Le GP de Chine F1 met Red Bull sous pression dès l’arrivée à Shanghai. Les progrès aperçus à Melbourne demandent maintenant confirmation, dans un week-end Sprint qui pardonne très peu. L’écurie sait où se situe l’urgence : la gestion des pneus a coûté cher en Australie, et le temps réduit pour affiner les réglages ne fera qu’élever le niveau d’exigence.
Verstappen cible les pneus et le déploiement
Max Verstappen a retenu quelques signaux positifs du retour en piste à Melbourne. Sa remontée en course a montré que l’équipe avait réagi, mais le Néerlandais ne masque pas l’essentiel : le travail reste conséquent. Red Bull veut profiter de ce premier enchaînement pour mieux cerner sa monoplace et arriver en Chine avec une base plus solide.
Le dossier prioritaire, c’est la dégradation des pneus. Verstappen rappelle qu’elle a lourdement pénalisé la voiture en Australie, avec le risque de revoir le même scénario à Shanghai. Le déploiement fait aussi partie des points de vigilance. L’idée est simple : accumuler des données, améliorer la voiture et revenir plus près de la lutte en tête.
Le format Sprint complique encore l’équation. Moins de roulage, donc moins de marge pour corriger la monoplace en cours de week-end. Red Bull devra viser juste très tôt. Verstappen insiste aussi sur la singularité du circuit chinois, avec un tracé qu’il juge unique, des virages très variés et plusieurs opportunités de dépassement.
Hadjar veut transformer un départ prometteur
Pour Isack Hadjar, Shanghai doit servir de relance après ses débuts avec l’équipe à Melbourne.
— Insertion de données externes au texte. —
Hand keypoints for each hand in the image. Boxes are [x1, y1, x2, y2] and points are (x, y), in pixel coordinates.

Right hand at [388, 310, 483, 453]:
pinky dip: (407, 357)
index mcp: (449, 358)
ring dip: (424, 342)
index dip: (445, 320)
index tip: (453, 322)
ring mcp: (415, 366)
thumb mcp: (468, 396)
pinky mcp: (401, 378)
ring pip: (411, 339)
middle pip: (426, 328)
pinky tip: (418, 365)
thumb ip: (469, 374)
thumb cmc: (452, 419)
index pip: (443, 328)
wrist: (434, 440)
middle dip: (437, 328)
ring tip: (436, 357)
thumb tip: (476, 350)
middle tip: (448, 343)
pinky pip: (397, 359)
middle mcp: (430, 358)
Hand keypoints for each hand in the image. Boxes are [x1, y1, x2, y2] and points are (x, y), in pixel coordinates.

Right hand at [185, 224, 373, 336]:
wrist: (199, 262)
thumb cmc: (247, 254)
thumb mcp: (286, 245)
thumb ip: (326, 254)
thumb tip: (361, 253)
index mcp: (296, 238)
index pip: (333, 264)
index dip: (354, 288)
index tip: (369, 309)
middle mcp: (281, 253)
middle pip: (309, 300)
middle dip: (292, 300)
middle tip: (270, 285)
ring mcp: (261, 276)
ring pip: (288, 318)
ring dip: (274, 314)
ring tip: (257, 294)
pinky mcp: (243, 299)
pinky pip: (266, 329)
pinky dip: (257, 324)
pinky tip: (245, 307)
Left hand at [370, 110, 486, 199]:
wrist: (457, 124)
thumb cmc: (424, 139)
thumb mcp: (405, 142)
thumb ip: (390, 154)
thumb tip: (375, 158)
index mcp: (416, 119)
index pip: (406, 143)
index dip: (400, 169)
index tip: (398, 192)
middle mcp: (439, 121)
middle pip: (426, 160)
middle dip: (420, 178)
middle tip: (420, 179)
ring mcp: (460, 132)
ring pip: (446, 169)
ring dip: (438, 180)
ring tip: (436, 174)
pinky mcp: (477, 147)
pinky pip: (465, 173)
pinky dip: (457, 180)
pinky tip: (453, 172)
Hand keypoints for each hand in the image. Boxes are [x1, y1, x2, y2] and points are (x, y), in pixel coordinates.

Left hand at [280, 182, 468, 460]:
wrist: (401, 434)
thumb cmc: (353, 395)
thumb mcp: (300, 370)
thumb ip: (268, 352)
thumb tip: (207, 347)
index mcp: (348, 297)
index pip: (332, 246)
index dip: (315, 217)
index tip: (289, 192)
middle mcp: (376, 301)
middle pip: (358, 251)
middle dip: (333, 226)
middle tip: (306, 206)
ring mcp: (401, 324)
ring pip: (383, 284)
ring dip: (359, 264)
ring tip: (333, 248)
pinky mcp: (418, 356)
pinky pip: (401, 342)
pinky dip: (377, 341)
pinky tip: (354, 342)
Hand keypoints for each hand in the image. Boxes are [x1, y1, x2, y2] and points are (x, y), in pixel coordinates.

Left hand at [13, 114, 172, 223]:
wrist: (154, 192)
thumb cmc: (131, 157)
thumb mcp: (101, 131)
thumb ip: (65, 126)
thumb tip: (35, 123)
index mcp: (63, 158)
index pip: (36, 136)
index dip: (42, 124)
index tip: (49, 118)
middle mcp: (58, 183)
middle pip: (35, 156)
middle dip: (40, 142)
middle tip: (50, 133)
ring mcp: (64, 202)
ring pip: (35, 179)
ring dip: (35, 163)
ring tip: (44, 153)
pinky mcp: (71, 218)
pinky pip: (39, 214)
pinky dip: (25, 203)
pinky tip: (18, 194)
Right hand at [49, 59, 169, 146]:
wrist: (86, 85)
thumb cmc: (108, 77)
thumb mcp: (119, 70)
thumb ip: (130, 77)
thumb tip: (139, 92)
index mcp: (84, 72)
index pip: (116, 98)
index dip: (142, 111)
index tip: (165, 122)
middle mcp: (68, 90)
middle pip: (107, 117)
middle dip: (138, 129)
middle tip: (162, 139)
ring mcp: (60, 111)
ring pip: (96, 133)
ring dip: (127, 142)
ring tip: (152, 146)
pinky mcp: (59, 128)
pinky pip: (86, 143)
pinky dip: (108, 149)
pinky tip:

Son samedi a marqué les esprits, avant un dimanche moins abouti. Red Bull attend désormais une réponse immédiate en Chine.
Hadjar veut cette fois assembler tout son week-end et continuer à se mesurer aux meilleurs du plateau. Le format Sprint lui offre, selon ses mots, encore plus d’occasions de signer une performance solide. Son entrée en matière australienne reste marquante : sa troisième place en qualifications à Albert Park constitue la meilleure performance d’un pilote Red Bull Racing pour ses débuts depuis Daniel Ricciardo en 2014.
Shanghai rappelle aussi le poids de l’histoire
Le GP de Chine F1 renvoie aussi à plusieurs repères forts pour Red Bull et Verstappen. Depuis la première victoire de l’équipe à Shanghai en 2009, Oracle Red Bull Racing a cumulé 130 victoires en Grand Prix, soit plus que tout autre constructeur sur la même période.
Verstappen se présente également avec quelques jalons personnels. En Australie, il a signé le meilleur tour en course, le 37e de sa carrière, ce qui le place actuellement au sixième rang de l’histoire dans cet exercice. Le Grand Prix de dimanche marquera aussi les 11 ans de ses débuts en Formule 1 avec Toro Rosso, à 17 ans. Il reste le plus jeune pilote à avoir pris le départ d’une course de F1.
Shanghai renvoie enfin à un souvenir plus récent pour le champion néerlandais. Lors du Grand Prix de Chine 2024, il y avait décroché la 100e pole position de sa carrière avant de remporter la course. Red Bull arrive donc avec des références solides, mais une priorité domine : être prêt tout de suite sur un week-end où chaque tour comptera.